Codfather moved to 'community confinement'

John Sladewski/Standard Times via AP, FileCarlos Rafael, pictured in 2014, at Homer’s Wharf near his herring boat F/V Voyager in New Bedford, was sentenced to prison in 2017 after pleading guilty to evading fishing quotas and smuggling profits overseas. Rafael, a fishing magnate known as The Codfather, has 13 months left to serve.

Convicted New Bedford fishing scofflaw Carlos Rafael has been transferred within the federal Bureau of Prisons to “community confinement” in a move that could be the first step toward his return to society once his sentence is completed.

The Bureau of Prisons confirmed on Wednesday that the 68-year-old Rafael, known far and wide as “The Codfather” when he ruled the New Bedford docks with his seafood empire, was transferred on June 24 to community confinement overseen by the bureau’s Residential Reentry Management Office in Philadelphia. He is about 33 months into his 46-month sentence for massive cheating within the Northeast multispecies groundfish fishery,

The bureau said community confinement means Rafael either is in home confinement or at a residential reentry center — or halfway house — managed by the Residential Reentry Management Office in Philadelphia. It declined to state specifically where Rafael is.

“Carlos A. Rafael is still serving his sentence,” Emory Nelson, a bureau spokesman, stated in an email response to to the Gloucester Daily Times. “His projected date of release from the custody of the BOP is March 4, 2021.  For privacy, safety, and security reasons, we do not release information on an individual inmate’s conditions of confinement.”

Nelson referred all subsequent questions on the reentry program to the Bureau of Prisons website. “The BOP places appropriate inmates in Residential Reentry Centers prior to release to help them adjust to life in the community and find employment,” was the only specific description of the program.

John Markey, Rafael’s New Bedford-based attorney, did not immediately respond Wednesday to requests for comment.

Rafael initially was incarcerated at the federal prison FMC Devens, an administrative security federal medical center and minimum-security jail in central Massachusetts.

He began serving his sentence there on Nov. 4, 2017, after being convicted of falsifying fishing records to exceed fishing quotas, false labeling of groundfish landings, conspiracy, tax evasion and bulk smuggling.

Rafael was arrested by federal agents on Feb. 26, 2016, after federal undercover agents posed as members of the Russian mob interested in buying Rafael’s then-sprawling seafood empire.

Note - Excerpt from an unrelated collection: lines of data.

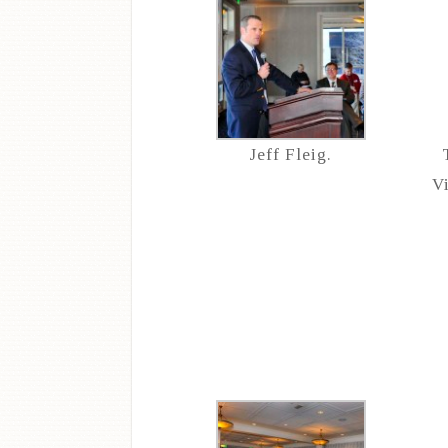
Jeff Fleig.
V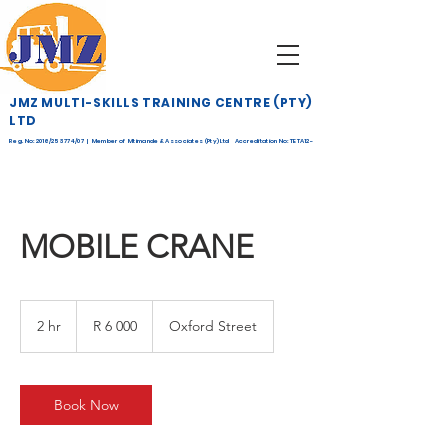
JMZ MULTI-SKILLS TRAINING CENTRE (PTY)
LTD
Reg. No: 2016/253774/07 | Member of Mtimande & Associates (Pty) Ltd Accreditation No: TETA12-
268
MOBILE CRANE
6 000
South
2 hr
2
R 6 000
Oxford Street
African
rand
h
r
Book Now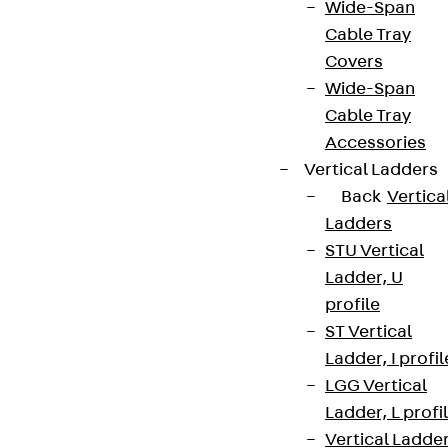
Wide-Span
Cable Tray
Covers
Wide-Span
Cable Tray
Accessories
Vertical Ladders
Back
Vertica
Ladders
STU Vertical
Ladder, U
profile
ST Vertical
Ladder, I profil
LGG Vertical
Ladder, L profi
Vertical Ladde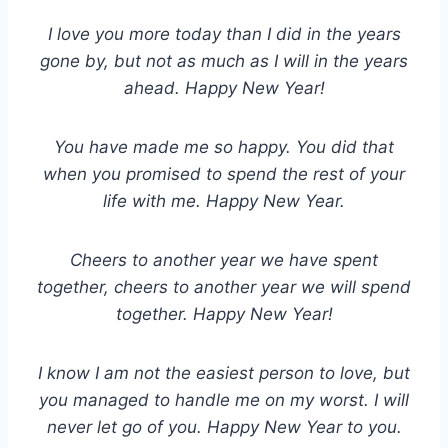
I love you more today than I did in the years
gone by, but not as much as I will in the years
ahead. Happy New Year!
You have made me so happy. You did that
when you promised to spend the rest of your
life with me. Happy New Year.
Cheers to another year we have spent
together, cheers to another year we will spend
together. Happy New Year!
I know I am not the easiest person to love, but
you managed to handle me on my worst. I will
never let go of you. Happy New Year to you.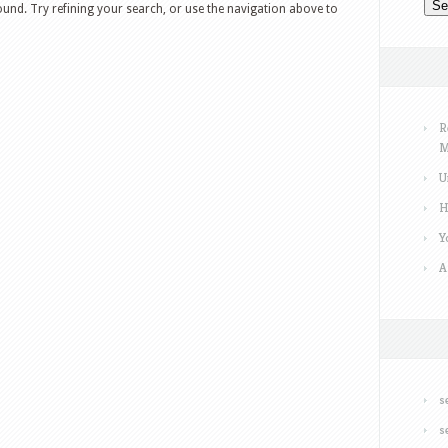
und. Try refining your search, or use the navigation above to
R
M
U
H
Y
A
s
s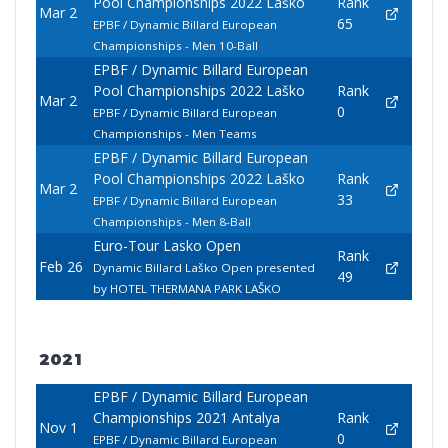
Pool Championships 2022 Laško
Rank
Mar 2
65
EPBF / Dynamic Billard European
Championships - Men 10-Ball
EPBF / Dynamic Billard European
Pool Championships 2022 Laško
Rank
Mar 2
0
EPBF / Dynamic Billard European
Championships - Men Teams
EPBF / Dynamic Billard European
Pool Championships 2022 Laško
Rank
Mar 2
33
EPBF / Dynamic Billard European
Championships - Men 8-Ball
Euro-Tour Lasko Open
Rank
Feb 26
Dynamic Billard Laško Open presented
49
by HOTEL THERMANA PARK LAŠKO
2021
EPBF / Dynamic Billard European
Championships 2021 Antalya
Rank
Nov 1
0
EPBF / Dynamic Billard European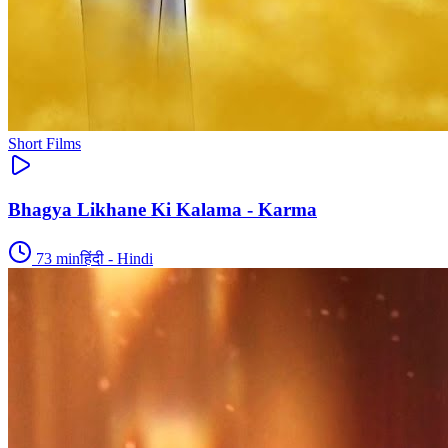
Short Films
Bhagya Likhane Ki Kalama - Karma
73
min
हिंदी - Hindi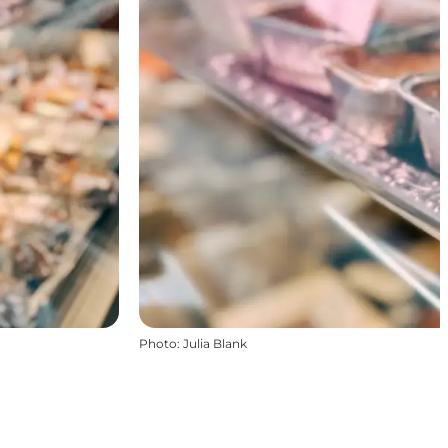
Photo
:
Julia Blank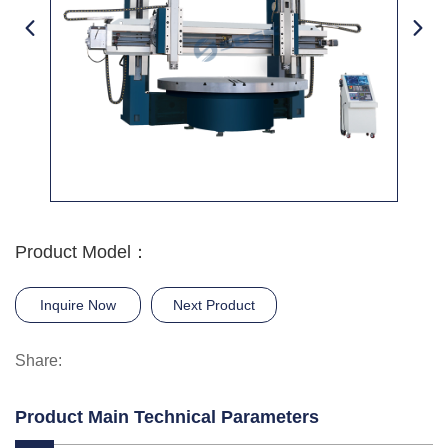
Product Model：
Inquire Now
Next Product
Share:
Product Main Technical Parameters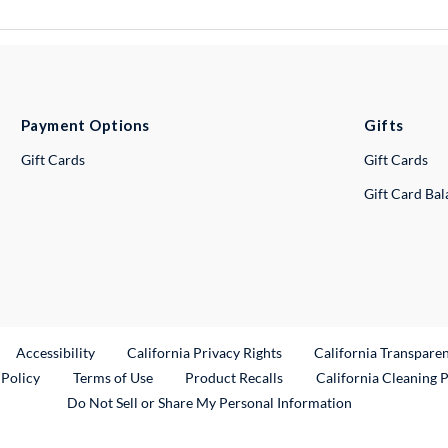
Payment Options
Gifts
Gift Cards
Gift Cards
Gift Card Ba
ternal Link
Accessibility
California Privacy Rights
California Transpare
External Link
 Policy
Terms of Use
Product Recalls
California Cleaning 
Do Not Sell or Share My Personal Information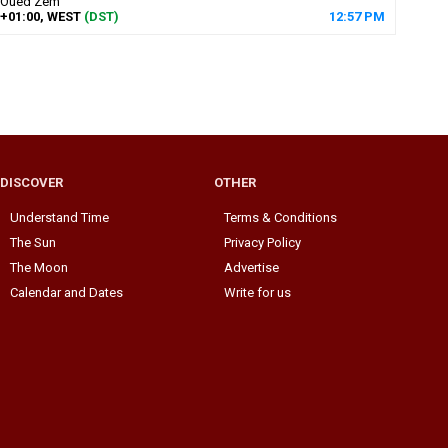
Oued Zem
+01:00, WEST
(DST)
12
:
57
PM
DISCOVER
OTHER
Understand Time
Terms & Conditions
The Sun
Privacy Policy
The Moon
Advertise
Calendar and Dates
Write for us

In recorded conversations with the undercover agents, Rafael spilled the details of his illegal activities that ultimately led to his arrest and the dissolution of the New Bedford-based Northeast Fishing Sector IX that hosted his vessels.

Rafael, as part of his criminal conviction, also was hit with $300,000 in fines and restitution — including $109,000 to the Internal Revenue Service — as well as three years of supervised release after leaving federal prison.

Under the civil settlement, Rafael must pay more than $3 million in penalties, relinquish the seafood permit issued to his Carlos Seafood business by Sept. 1 and permanently cease all commercial fishing — except for scalloping — by Dec. 31. His scalloping operations, which were not part of his criminal case, must be halted by March 31.

Rafael is barred for life from participating in any commercial fishing operations.